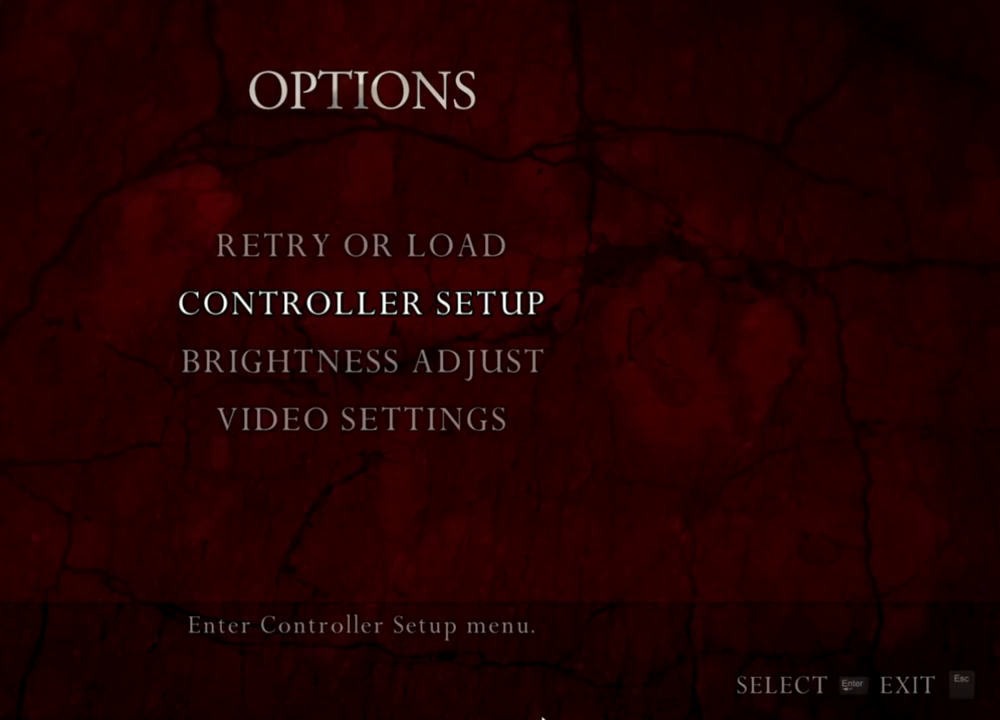
{"keys": [], "mouse": ["right"], "events": []}
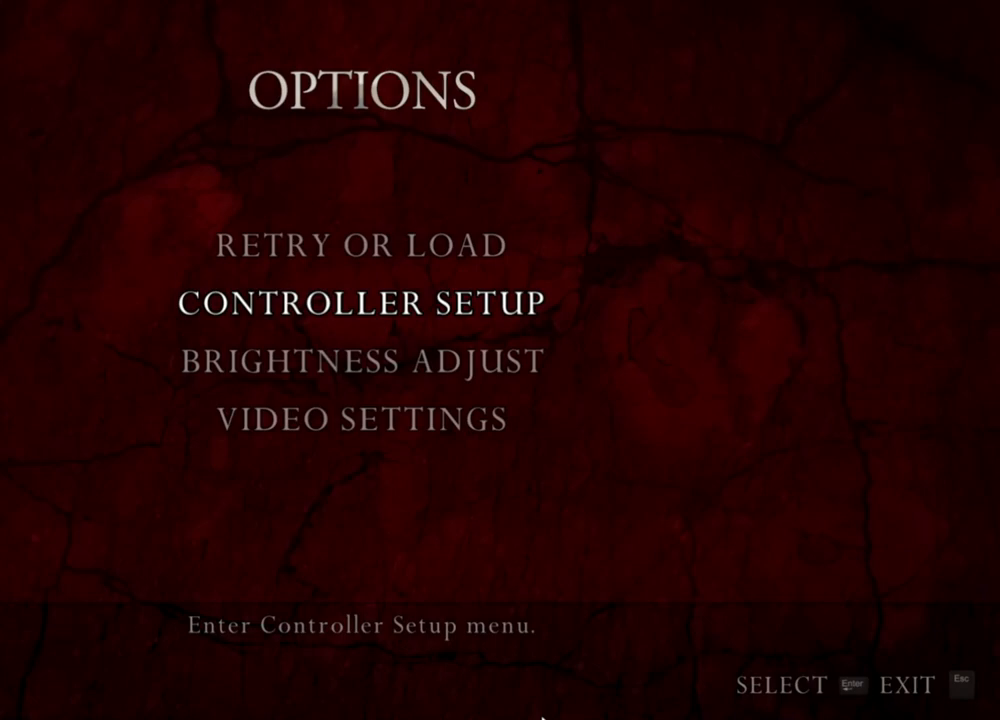
{"keys": [], "mouse": ["right"], "events": []}
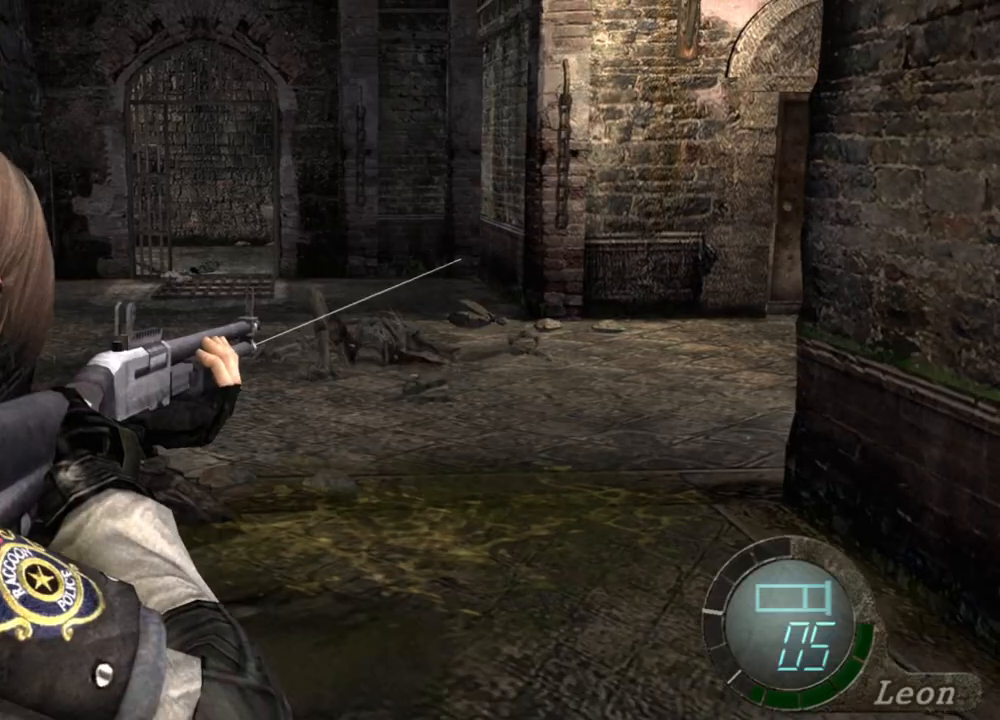
{"keys": [], "mouse": ["right"], "events": []}
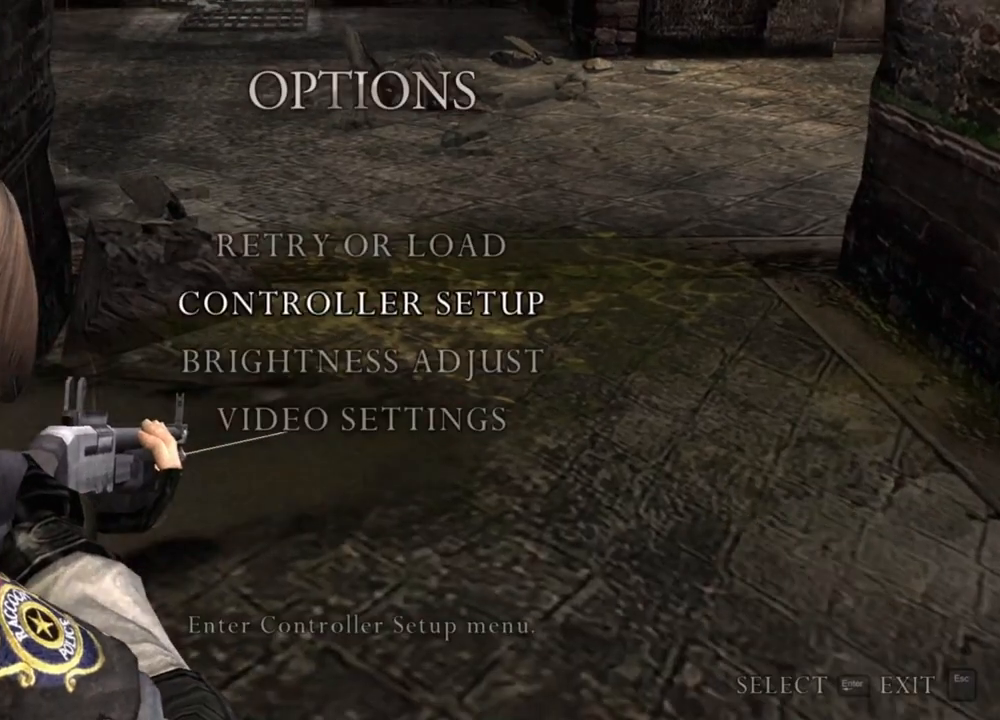
{"keys": [], "mouse": ["right"], "events": []}
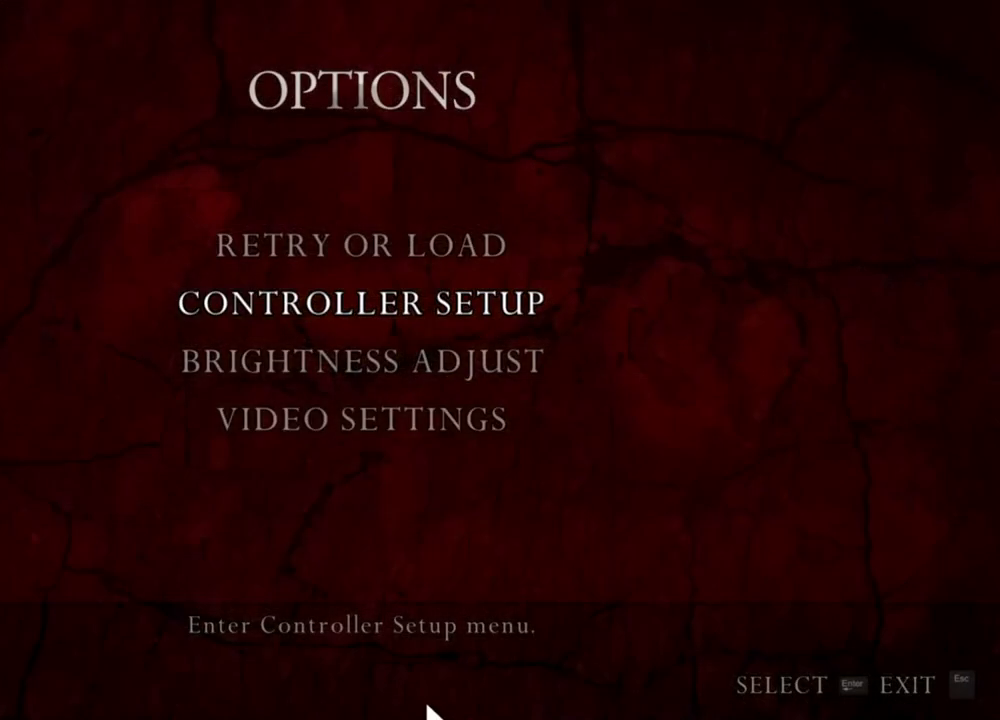
{"keys": [], "mouse": ["right"], "events": []}
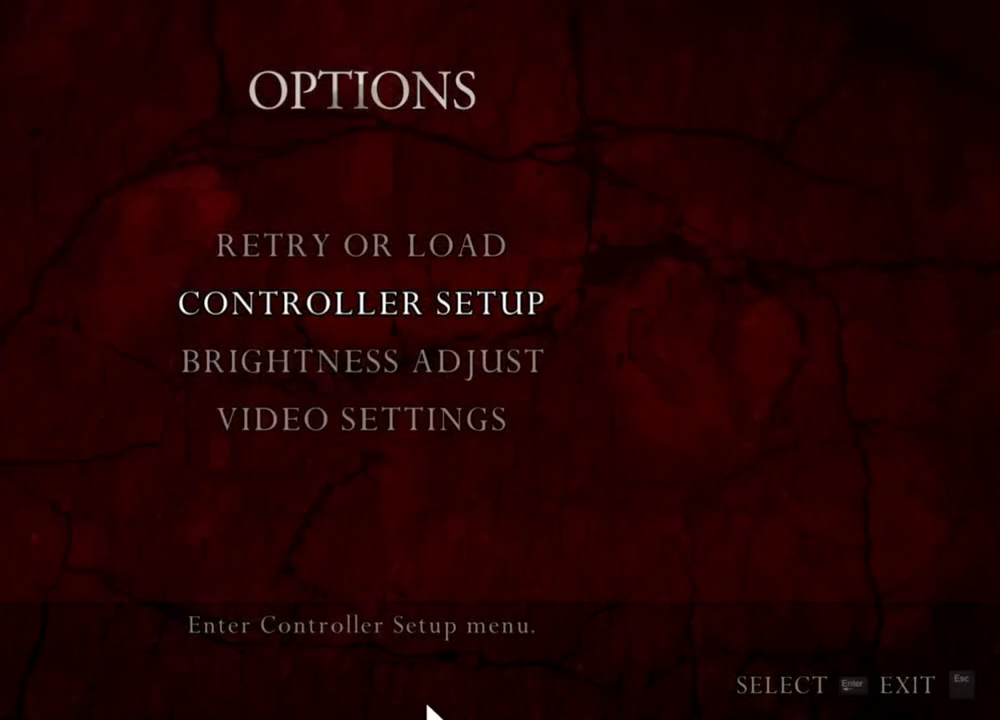
{"keys": [], "mouse": ["right"], "events": []}
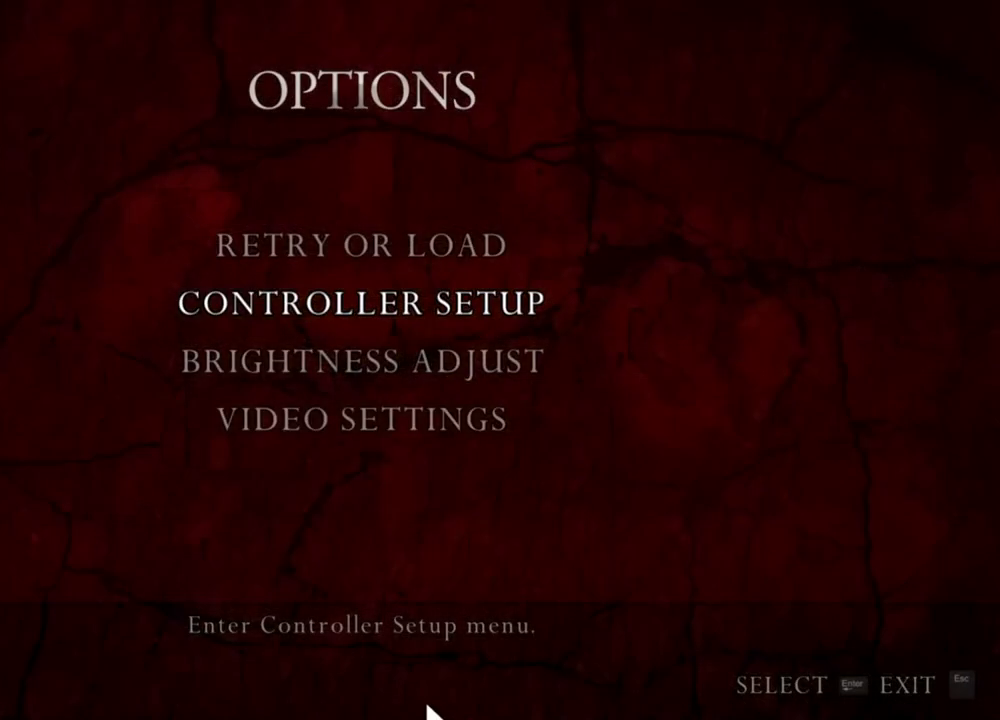
{"keys": [], "mouse": ["right"], "events": []}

————

» **Exercise**
Restate every line above exactly, omitting images.

» **The answer**
{"keys": [], "mouse": ["right"], "events": []}
{"keys": [], "mouse": ["right"], "events": []}
{"keys": [], "mouse": ["right"], "events": []}
{"keys": [], "mouse": ["right"], "events": []}
{"keys": [], "mouse": ["right"], "events": []}
{"keys": [], "mouse": ["right"], "events": []}
{"keys": [], "mouse": ["right"], "events": []}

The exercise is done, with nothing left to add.